Si trattenne finché gli fu possibile farlo e cioè finché non decise che era stanco di comportarsi bene. Non era mai morto nessuno per l'ennesimo rifiuto. Quando mai gli sarebbe ricapitato di averla tra le braccia nella sua piscina? Al massimo avrebbe passato un'altra notte insonne e pazienza. Era pronto a correre il rischio, ma non poteva certo resistere a quegli occhi nocciola screziati di verde che lo stavano fissando e a quelle labbra a cui aveva pensato così spesso. E di cui ricordava tanto bene il sapore.

La baciò. Diversamente dalla sera prima fu un bacio molto cauto. Era pronto a interrompersi al primo segnale negativo da parte sua.
Per qualche strano e miracoloso motivo che non capì mai, lei non si tirò indietro. Gli mise le braccia dietro al collo, mentre lui le mordicchiava il labbro inferiore e lei apriva impercettibilmente la bocca per rendere il bacio più profondo. Si baciarono così a lungo da fargli dimenticare di essere prudente o perfino di essere al mondo. Smise di aspettarsi che lei potesse fermarlo e si lasciò andare.
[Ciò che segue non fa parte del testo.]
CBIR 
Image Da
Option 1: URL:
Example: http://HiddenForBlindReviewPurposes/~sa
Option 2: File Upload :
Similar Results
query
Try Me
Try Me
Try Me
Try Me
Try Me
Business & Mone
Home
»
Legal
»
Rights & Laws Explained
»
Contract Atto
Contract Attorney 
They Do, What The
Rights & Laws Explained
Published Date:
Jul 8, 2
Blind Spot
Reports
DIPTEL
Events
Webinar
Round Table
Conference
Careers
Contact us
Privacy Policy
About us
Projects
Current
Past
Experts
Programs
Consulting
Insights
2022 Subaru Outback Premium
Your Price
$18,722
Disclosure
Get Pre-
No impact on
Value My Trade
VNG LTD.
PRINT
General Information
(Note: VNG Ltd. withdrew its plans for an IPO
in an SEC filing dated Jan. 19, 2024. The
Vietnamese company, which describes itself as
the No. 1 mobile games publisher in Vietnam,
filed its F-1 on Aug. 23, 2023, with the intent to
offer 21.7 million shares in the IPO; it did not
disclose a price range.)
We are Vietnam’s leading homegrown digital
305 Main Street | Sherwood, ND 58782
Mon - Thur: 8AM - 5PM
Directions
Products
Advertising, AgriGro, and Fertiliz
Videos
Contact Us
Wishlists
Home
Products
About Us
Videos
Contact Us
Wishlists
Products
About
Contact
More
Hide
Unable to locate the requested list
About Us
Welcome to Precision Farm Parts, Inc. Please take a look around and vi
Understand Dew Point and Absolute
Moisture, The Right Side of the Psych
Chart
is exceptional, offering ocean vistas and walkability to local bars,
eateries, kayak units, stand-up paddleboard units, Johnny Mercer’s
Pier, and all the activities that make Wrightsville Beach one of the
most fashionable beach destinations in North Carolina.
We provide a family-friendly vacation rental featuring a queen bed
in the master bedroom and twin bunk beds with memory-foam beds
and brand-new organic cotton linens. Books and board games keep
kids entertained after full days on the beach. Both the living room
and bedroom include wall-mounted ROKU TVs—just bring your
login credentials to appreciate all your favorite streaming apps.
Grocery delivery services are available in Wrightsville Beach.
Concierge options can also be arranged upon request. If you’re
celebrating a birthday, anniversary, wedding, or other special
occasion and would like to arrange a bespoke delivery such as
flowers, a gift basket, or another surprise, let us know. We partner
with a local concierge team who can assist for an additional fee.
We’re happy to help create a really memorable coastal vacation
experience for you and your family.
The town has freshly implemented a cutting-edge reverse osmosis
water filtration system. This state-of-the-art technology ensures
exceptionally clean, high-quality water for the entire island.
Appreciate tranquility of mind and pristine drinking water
"Castle", la sentì mormorare con il respiro affrettato, mentre era sceso a baciarle avidamente il collo. Non le diede retta. Era troppo oltre per riuscire a collegare il cervello e, anzi, tornò a divorarle le labbra, come se non l'avesse sentita.
"Castle" ripeté lei di nuovo con tono deciso, mettendogli le mani sulle spalle per attirare la sua attenzione. Si bloccò, sentendosi colpevole. Aveva sbagliato, di nuovo. Non si era ritratto quando glielo aveva chiesto. Era imperdonabile. Chiuse gli occhi o avrebbe peggiorato la situazione implorandola di non andarsene.

Kate gli sfiorò le labbra con le dita e gli disse, a bassa voce: "Andiamo dentro".